TASK LIST:
[1] Reproduce word for word the stretch of the text on referrers for CSP-upgraded navigation requests from "We're seeing a" through "violates its policy.".
[2] In the text on referrers for CSP-upgraded navigation requests, what does the browser process fail to do after upgrading an iframe navigation request to HTTPS?

TEXT FOR ANALYSIS:
################

Re-compute referrer for navigation requests that CSP upgrades

We're seeing a spike of DumpWithoutCrashes() from
NetworkServiceNetworkDelegate in crbug.com/1090391. This indicates a
request's referrer violates its policy.

From debugging Windows minidups, I found that all or most of the DWCs
are coming from the following scenario:
 - A site is loaded over HTTP and is not upgraded
 - It is sent with the following Response Headers:
     - Content-Security-Policy: `upgrade-insecure-requests`
     - Referrer-Policy:         `origin-when-cross-origin`
 - All subresource requests on the page are requested as relative URLs,
   which are necessarily upgraded to HTTPs
 - These upgraded URLs are of course cross-origin with the HTTP main
   resource, so their referrer is restricted to the origin.
 - However, for iframe navigations, the browser process upgrades the
   request to HTTPs, but does not re-compute the referrer.

################

DATA EXTRACTS:
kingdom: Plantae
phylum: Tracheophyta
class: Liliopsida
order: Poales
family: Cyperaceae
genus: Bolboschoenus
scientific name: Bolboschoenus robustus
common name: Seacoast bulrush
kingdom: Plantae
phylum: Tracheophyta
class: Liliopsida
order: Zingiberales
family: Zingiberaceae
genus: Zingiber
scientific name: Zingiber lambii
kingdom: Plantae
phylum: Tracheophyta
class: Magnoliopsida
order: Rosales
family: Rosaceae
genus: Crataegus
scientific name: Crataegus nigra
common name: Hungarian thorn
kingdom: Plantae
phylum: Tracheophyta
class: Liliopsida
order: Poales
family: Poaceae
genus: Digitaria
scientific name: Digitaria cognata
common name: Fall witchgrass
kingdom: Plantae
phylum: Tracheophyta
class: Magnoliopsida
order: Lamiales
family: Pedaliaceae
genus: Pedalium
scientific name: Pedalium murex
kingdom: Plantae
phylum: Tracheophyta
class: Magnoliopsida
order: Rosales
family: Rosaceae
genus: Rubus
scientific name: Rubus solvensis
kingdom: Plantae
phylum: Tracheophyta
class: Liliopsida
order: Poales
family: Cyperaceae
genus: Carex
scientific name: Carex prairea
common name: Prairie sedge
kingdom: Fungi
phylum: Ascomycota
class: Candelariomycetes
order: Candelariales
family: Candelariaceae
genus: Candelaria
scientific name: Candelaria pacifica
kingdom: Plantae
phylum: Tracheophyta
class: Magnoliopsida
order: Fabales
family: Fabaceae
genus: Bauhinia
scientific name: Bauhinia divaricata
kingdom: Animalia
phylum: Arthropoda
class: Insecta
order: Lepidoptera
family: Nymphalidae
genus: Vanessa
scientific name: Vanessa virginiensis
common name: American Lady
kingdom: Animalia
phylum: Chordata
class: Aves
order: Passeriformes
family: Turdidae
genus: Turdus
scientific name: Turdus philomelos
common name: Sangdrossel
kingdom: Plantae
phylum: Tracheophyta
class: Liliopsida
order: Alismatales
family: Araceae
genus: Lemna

################

TASK-BY-TASK ANSWERS:
[1]
We're seeing a spike of DumpWithoutCrashes() from
NetworkServiceNetworkDelegate in crbug.com/1090391. This indicates a
request's referrer violates its policy.

[2] It does not re-compute the referrer.